Case study: Accepting help
Michael Shannon is the managing partner at Lowanna Properties in Cathcart near Bombala, NSW. Following bushfire on the farm at the end of January 2020, his recovery was supported by both professionals and local community members.
Getting started in recovery meant prioritising the necessary work and establishing cash flow. “The rural financial counsellor came in; it was seriously the best thing ever. He was my saving grace. Effectively, we just came up with this plan of attack for how to get our fences up and running, how to get going again.”
Drawing on the community in the local area was also very helpful. “The best thing between my neighbours that got burnt, we sat down and had a beer and said, ‘We have a lot to do here. So what are we going to do? Let’s turn a negative into a positive.’ We built an exclusion fence that runs along the bush, about 30 km long.

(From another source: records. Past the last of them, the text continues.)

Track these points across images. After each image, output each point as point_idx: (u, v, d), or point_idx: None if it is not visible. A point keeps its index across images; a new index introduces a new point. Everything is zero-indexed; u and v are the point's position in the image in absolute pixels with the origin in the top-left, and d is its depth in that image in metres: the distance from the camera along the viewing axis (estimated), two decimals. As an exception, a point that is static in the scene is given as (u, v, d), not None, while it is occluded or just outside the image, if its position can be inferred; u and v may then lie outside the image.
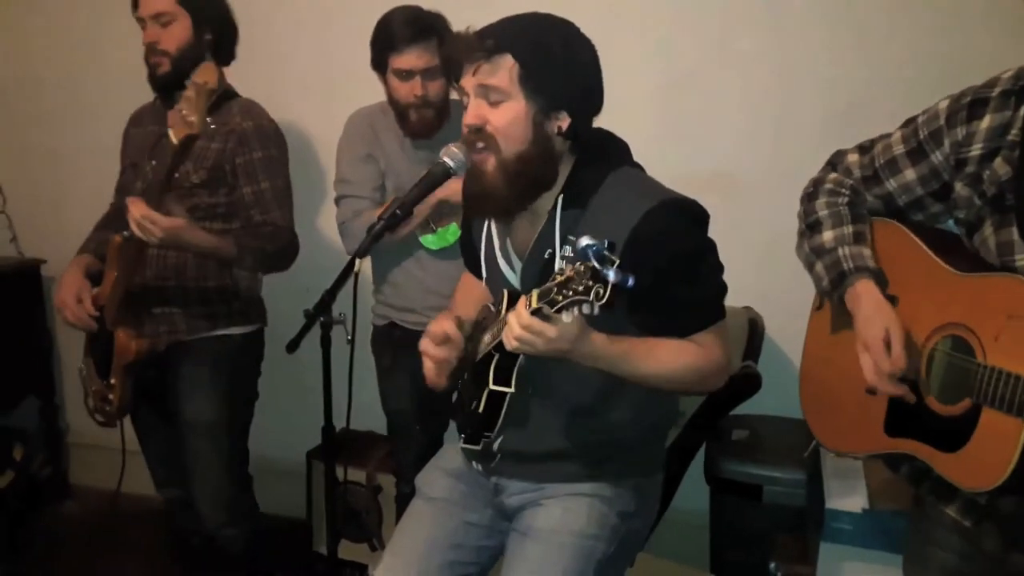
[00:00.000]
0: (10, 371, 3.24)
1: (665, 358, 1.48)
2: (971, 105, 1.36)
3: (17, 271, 3.28)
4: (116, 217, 2.39)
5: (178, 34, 2.18)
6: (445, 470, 1.75)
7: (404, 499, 2.53)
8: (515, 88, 1.44)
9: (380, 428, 2.84)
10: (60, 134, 3.27)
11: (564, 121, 1.48)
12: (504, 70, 1.44)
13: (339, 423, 1.87)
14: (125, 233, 2.11)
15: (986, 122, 1.33)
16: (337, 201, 2.33)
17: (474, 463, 1.69)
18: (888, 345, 1.40)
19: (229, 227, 2.24)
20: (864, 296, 1.45)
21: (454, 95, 2.25)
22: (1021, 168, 1.29)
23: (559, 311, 1.30)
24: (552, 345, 1.35)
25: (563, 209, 1.51)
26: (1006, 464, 1.25)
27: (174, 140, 1.92)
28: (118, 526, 3.03)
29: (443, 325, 1.59)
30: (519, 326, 1.34)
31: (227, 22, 2.28)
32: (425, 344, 1.60)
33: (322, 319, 1.68)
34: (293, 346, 1.76)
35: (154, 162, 2.24)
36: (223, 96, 2.28)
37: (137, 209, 1.98)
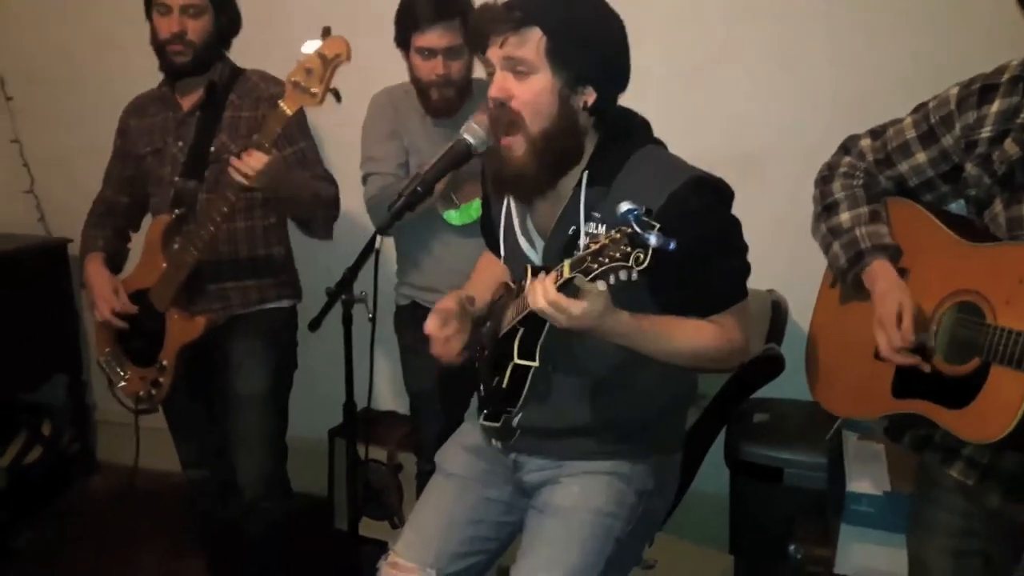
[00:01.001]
0: (38, 349, 3.30)
1: (686, 336, 1.48)
2: (981, 91, 1.45)
3: (44, 250, 3.34)
4: (112, 210, 2.43)
5: (204, 26, 2.21)
6: (465, 446, 1.76)
7: (425, 477, 2.53)
8: (542, 61, 1.44)
9: (401, 408, 2.87)
10: (90, 119, 3.28)
11: (590, 96, 1.47)
12: (532, 42, 1.43)
13: (360, 402, 1.88)
14: (177, 211, 2.16)
15: (996, 106, 1.42)
16: (364, 179, 2.35)
17: (493, 441, 1.69)
18: (900, 320, 1.47)
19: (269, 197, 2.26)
20: (880, 274, 1.53)
21: (476, 73, 2.26)
22: None
23: (594, 280, 1.29)
24: (575, 322, 1.35)
25: (588, 186, 1.51)
26: (1013, 415, 1.32)
27: (287, 111, 1.92)
28: (141, 504, 3.08)
29: (446, 302, 1.60)
30: (543, 300, 1.33)
31: (237, 15, 2.31)
32: (429, 325, 1.61)
33: (344, 297, 1.69)
34: (316, 324, 1.76)
35: (181, 143, 2.27)
36: (235, 71, 2.32)
37: (255, 160, 1.96)
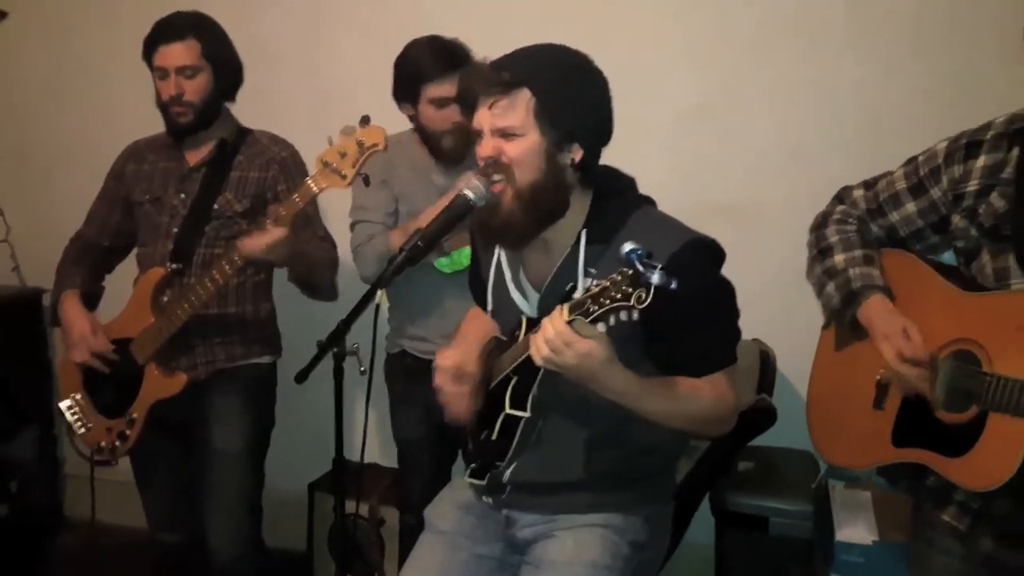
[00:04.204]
0: (9, 401, 3.22)
1: (682, 399, 1.48)
2: (967, 146, 1.50)
3: (18, 300, 3.29)
4: (90, 250, 2.41)
5: (202, 85, 2.22)
6: (455, 503, 1.74)
7: (409, 530, 2.52)
8: (530, 122, 1.46)
9: (383, 461, 2.84)
10: (63, 165, 3.29)
11: (577, 153, 1.50)
12: (520, 105, 1.46)
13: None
14: (172, 266, 2.15)
15: (981, 161, 1.47)
16: (352, 226, 2.37)
17: (484, 497, 1.68)
18: (907, 335, 1.50)
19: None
20: (876, 307, 1.56)
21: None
22: (1016, 202, 1.42)
23: (594, 321, 1.30)
24: (580, 361, 1.33)
25: (587, 244, 1.52)
26: (1012, 463, 1.34)
27: (314, 188, 1.95)
28: (105, 562, 2.98)
29: (454, 358, 1.60)
30: (552, 330, 1.33)
31: (238, 67, 2.33)
32: (442, 379, 1.60)
33: (335, 350, 1.67)
34: (303, 376, 1.74)
35: (184, 195, 2.26)
36: (242, 130, 2.33)
37: (271, 235, 1.98)
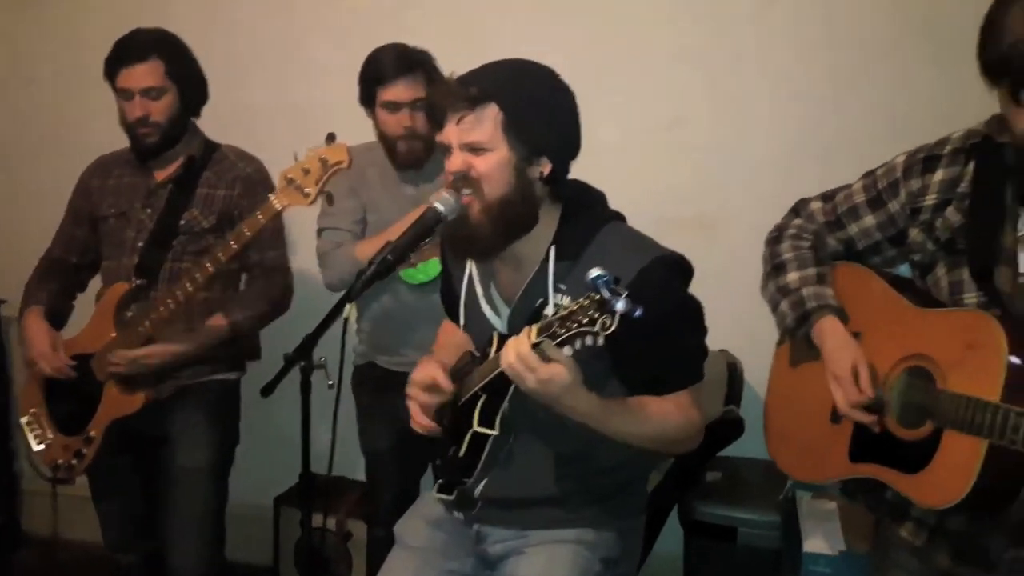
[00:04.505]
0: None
1: (649, 420, 1.49)
2: (925, 160, 1.51)
3: (-26, 311, 3.20)
4: (57, 268, 2.37)
5: (168, 106, 2.19)
6: (425, 518, 1.72)
7: (376, 543, 2.49)
8: (498, 137, 1.46)
9: (350, 474, 2.81)
10: (22, 178, 3.23)
11: (545, 167, 1.50)
12: (488, 120, 1.45)
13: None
14: (137, 280, 2.13)
15: (939, 175, 1.48)
16: (319, 233, 2.35)
17: (455, 512, 1.67)
18: (856, 376, 1.49)
19: (227, 268, 2.23)
20: (829, 332, 1.55)
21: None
22: (971, 216, 1.43)
23: (561, 344, 1.30)
24: (542, 387, 1.34)
25: (556, 260, 1.52)
26: (967, 481, 1.33)
27: (277, 206, 1.93)
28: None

In times of desperation, farmers get together – what a great thing to come out of it all.”
Michael also sees great value in taking advice from professional advisors. “Trust in others who have on-ground experience and have 100% of their focus in that area as part of their job. You rely on innovation in yourself to resolve issues every day, but you don’t know everything. If you don’t have advisors all around you, you’re limiting your ability to address certain situations that come upon you. Dealing with recovery is a combination of the tacit knowledge that you have and also the information that comes in from others. You haven’t got time to go and read all that information.”
“A lot people think, ‘I can do it all’ but at the end of the day you don’t want to get yourself mentally sick because you have overdone it. A sunk cost now might have benefits on the other side. I asked myself, ‘How can I recover as quickly and successfully as I can, to re-establish my cash flow?’” The answer for Michael was agistment rather than selling his livestock.

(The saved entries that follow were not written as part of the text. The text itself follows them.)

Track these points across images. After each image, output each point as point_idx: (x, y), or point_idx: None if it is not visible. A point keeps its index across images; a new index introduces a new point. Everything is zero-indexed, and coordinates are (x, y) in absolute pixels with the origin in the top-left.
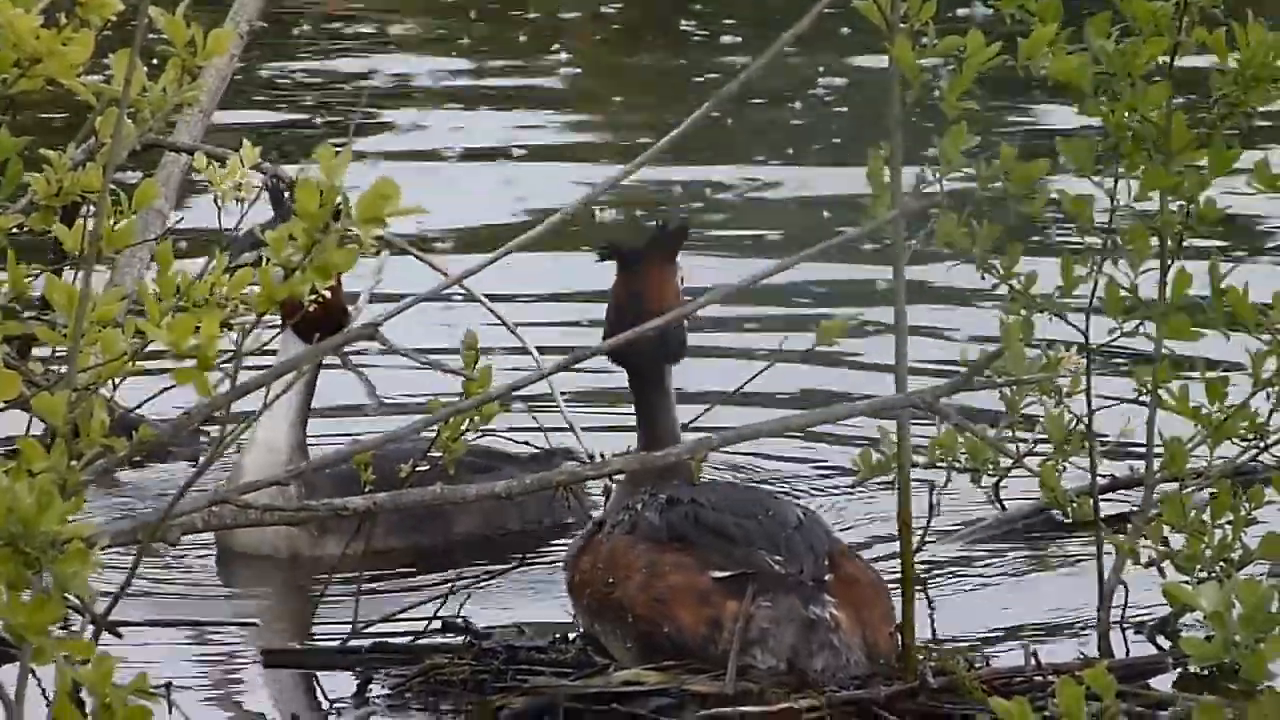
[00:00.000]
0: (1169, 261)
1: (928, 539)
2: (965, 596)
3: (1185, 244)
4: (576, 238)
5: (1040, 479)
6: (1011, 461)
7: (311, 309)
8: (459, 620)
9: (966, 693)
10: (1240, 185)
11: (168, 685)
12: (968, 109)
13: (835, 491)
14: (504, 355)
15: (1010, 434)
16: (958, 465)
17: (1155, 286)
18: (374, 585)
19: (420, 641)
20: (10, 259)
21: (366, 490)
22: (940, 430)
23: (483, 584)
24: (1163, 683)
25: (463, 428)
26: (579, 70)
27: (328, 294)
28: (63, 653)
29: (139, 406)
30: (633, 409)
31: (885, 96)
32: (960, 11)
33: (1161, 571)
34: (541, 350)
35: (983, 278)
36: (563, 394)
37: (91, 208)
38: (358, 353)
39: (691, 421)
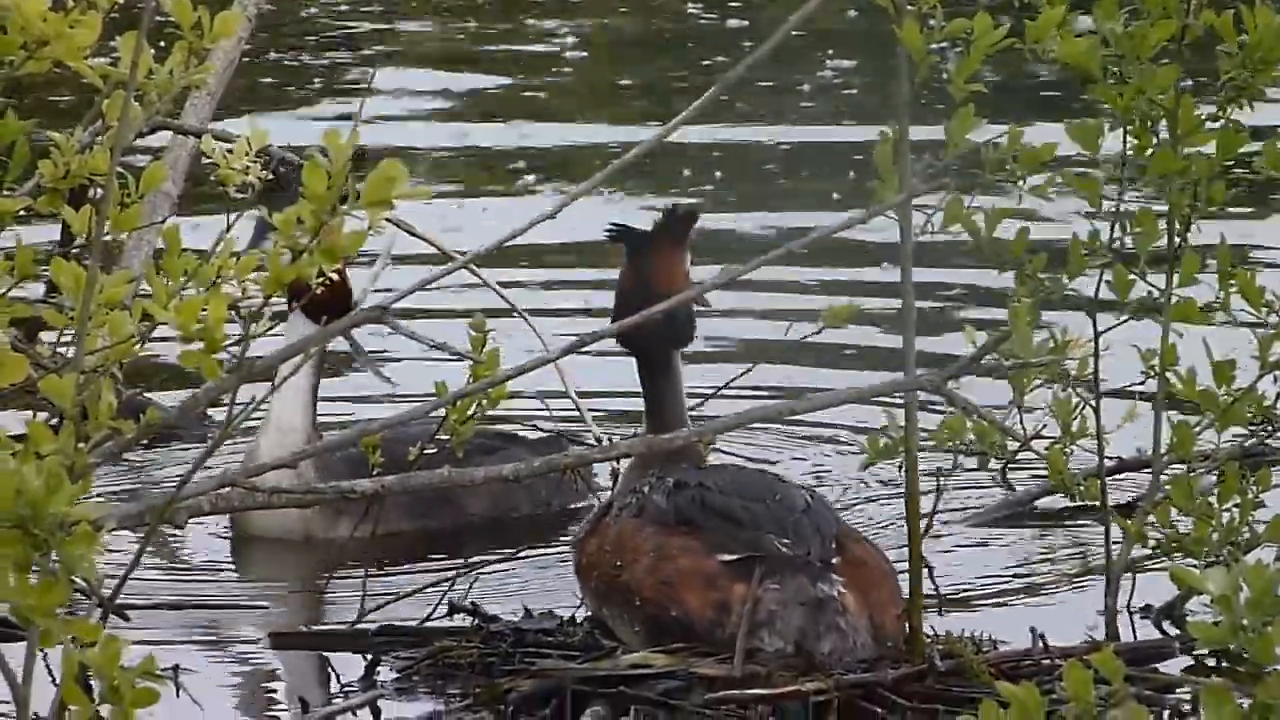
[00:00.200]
0: (1178, 244)
1: (935, 522)
2: (972, 579)
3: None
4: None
5: (1047, 462)
6: (1019, 445)
7: (319, 291)
8: (467, 603)
9: (974, 676)
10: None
11: (175, 668)
12: (976, 90)
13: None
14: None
15: (1018, 417)
16: (965, 449)
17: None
18: (382, 568)
19: (428, 624)
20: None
21: (375, 473)
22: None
23: (491, 568)
24: (1171, 666)
25: (469, 411)
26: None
27: (335, 276)
28: (70, 635)
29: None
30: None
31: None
32: None
33: (1168, 555)
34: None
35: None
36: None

Finding the right agistment can be daunting, especially if it’s not a normal part of your farm operations. “You really rely upon trusted agents to do the right thing and find the right agistment. For me, I had some anxieties from previous experiences in the family, but I was so pleasantly surprised. I had all the cows come back, they had the best calving, the guy treated them like his own family. That trusted relationship is so important.”
To other fire-affected farmers in future, Michael says: “Don’t be afraid to get help. Reach out to your mates, your neighbours, your livestock agent. Whoever you have trust in, they’re there to help. I had a great support network around me and I could really rely on them in recovery.”